*Supplied material*.
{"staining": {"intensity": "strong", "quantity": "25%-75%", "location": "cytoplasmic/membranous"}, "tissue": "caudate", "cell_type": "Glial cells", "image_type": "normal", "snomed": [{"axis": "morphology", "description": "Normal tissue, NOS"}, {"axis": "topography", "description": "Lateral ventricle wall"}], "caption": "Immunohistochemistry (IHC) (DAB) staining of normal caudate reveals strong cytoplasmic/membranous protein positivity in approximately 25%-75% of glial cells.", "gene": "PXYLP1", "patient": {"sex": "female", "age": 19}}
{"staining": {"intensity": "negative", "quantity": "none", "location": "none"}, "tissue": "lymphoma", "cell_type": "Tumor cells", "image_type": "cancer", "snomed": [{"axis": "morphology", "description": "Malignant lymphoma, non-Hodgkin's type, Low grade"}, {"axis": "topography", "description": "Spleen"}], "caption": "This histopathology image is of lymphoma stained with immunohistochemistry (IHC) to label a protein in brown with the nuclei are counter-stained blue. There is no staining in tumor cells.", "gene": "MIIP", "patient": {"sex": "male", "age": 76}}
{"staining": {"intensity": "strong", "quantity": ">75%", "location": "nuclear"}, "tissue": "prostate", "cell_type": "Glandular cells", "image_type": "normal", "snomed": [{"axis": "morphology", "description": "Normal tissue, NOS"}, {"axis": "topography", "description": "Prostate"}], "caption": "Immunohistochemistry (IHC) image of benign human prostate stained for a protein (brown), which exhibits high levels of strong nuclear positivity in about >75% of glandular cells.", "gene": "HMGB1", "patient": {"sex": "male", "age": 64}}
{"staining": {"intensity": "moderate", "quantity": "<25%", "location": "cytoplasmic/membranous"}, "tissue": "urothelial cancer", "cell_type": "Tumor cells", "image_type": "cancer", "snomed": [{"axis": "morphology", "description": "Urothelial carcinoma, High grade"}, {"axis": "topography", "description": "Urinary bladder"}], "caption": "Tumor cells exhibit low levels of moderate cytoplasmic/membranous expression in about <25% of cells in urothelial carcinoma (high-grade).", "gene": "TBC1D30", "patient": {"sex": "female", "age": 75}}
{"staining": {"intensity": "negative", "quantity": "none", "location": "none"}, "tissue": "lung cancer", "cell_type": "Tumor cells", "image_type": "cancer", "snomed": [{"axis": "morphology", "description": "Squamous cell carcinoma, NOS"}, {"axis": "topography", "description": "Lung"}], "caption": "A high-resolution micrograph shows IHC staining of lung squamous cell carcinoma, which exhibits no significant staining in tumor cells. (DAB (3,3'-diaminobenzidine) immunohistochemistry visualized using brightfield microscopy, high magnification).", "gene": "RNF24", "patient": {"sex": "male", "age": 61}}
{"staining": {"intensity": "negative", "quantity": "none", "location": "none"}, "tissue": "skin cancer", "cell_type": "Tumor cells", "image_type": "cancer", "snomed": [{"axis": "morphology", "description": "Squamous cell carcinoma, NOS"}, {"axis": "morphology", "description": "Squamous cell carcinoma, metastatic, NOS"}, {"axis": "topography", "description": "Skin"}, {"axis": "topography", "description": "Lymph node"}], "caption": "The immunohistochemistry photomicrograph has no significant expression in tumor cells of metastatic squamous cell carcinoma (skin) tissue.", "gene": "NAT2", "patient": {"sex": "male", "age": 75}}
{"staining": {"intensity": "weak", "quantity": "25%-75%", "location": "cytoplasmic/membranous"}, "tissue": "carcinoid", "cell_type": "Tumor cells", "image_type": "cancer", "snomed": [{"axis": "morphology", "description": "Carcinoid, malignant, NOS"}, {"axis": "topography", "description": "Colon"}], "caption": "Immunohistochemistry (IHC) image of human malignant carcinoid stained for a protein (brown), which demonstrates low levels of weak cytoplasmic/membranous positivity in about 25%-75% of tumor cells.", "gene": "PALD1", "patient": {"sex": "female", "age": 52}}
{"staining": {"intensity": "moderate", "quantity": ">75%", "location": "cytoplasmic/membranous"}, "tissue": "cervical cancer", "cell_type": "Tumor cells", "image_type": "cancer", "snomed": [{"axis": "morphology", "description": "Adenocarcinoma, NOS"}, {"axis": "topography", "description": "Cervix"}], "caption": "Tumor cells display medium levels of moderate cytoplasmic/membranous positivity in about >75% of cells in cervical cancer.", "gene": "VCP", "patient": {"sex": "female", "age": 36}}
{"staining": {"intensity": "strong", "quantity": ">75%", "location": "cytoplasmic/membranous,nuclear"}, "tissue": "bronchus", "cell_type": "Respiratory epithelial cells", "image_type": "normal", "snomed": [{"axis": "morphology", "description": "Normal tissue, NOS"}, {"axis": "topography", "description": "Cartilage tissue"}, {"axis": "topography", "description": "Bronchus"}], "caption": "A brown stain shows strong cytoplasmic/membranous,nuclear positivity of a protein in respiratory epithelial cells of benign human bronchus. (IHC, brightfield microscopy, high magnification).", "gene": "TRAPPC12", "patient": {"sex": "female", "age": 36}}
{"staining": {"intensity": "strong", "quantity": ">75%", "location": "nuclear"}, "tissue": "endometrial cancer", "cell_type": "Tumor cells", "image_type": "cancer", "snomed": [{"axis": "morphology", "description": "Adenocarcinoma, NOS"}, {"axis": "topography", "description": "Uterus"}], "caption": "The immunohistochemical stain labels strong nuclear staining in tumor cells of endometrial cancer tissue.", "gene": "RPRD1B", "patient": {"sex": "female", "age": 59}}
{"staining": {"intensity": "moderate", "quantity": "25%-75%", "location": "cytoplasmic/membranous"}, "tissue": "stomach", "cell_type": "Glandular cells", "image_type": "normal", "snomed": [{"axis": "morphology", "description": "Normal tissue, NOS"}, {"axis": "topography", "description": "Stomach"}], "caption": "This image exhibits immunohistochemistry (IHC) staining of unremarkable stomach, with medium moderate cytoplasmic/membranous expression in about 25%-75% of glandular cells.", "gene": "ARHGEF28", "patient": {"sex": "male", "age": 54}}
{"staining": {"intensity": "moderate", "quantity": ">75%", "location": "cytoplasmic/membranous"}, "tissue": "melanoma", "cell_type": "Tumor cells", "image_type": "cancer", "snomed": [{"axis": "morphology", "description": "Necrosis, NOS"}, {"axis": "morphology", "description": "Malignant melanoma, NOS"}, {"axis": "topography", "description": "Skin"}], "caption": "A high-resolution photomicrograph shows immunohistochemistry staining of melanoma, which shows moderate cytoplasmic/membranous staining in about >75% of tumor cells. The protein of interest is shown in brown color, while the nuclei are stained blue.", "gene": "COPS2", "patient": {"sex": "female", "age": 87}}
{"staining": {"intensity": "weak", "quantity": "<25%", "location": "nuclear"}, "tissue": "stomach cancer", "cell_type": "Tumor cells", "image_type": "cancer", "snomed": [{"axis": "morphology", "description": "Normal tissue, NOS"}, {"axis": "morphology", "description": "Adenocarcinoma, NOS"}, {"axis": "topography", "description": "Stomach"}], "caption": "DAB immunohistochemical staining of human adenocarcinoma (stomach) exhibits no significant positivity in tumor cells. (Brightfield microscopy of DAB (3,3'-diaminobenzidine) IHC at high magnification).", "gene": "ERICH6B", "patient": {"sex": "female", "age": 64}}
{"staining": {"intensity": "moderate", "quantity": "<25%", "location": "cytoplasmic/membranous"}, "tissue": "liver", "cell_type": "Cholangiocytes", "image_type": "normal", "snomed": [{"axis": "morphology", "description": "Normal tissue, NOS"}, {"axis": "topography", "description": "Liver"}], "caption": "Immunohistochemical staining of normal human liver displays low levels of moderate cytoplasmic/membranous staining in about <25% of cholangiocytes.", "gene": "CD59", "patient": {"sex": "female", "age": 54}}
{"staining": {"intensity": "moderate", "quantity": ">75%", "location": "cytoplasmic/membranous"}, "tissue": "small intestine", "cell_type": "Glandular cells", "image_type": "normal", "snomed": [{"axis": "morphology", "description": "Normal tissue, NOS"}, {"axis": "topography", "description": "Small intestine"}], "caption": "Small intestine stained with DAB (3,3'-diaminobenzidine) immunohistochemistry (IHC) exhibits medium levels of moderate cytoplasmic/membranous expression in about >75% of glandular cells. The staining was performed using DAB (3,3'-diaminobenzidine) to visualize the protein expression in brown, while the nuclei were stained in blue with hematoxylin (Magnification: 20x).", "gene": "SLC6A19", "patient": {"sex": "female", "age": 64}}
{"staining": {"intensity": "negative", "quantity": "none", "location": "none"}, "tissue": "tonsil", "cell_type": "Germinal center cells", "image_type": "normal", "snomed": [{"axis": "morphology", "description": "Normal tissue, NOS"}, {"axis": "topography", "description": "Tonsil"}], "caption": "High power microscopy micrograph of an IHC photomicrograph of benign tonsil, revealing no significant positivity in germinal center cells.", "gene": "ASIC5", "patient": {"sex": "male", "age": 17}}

*What is required*.
Pull out all lines containing the word "weak" from the entries above.

*Solution to this exercise*.
{"staining": {"intensity": "weak", "quantity": "25%-75%", "location": "cytoplasmic/membranous"}, "tissue": "carcinoid", "cell_type": "Tumor cells", "image_type": "cancer", "snomed": [{"axis": "morphology", "description": "Carcinoid, malignant, NOS"}, {"axis": "topography", "description": "Colon"}], "caption": "Immunohistochemistry (IHC) image of human malignant carcinoid stained for a protein (brown), which demonstrates low levels of weak cytoplasmic/membranous positivity in about 25%-75% of tumor cells.", "gene": "PALD1", "patient": {"sex": "female", "age": 52}}
{"staining": {"intensity": "weak", "quantity": "<25%", "location": "nuclear"}, "tissue": "stomach cancer", "cell_type": "Tumor cells", "image_type": "cancer", "snomed": [{"axis": "morphology", "description": "Normal tissue, NOS"}, {"axis": "morphology", "description": "Adenocarcinoma, NOS"}, {"axis": "topography", "description": "Stomach"}], "caption": "DAB immunohistochemical staining of human adenocarcinoma (stomach) exhibits no significant positivity in tumor cells. (Brightfield microscopy of DAB (3,3'-diaminobenzidine) IHC at high magnification).", "gene": "ERICH6B", "patient": {"sex": "female", "age": 64}}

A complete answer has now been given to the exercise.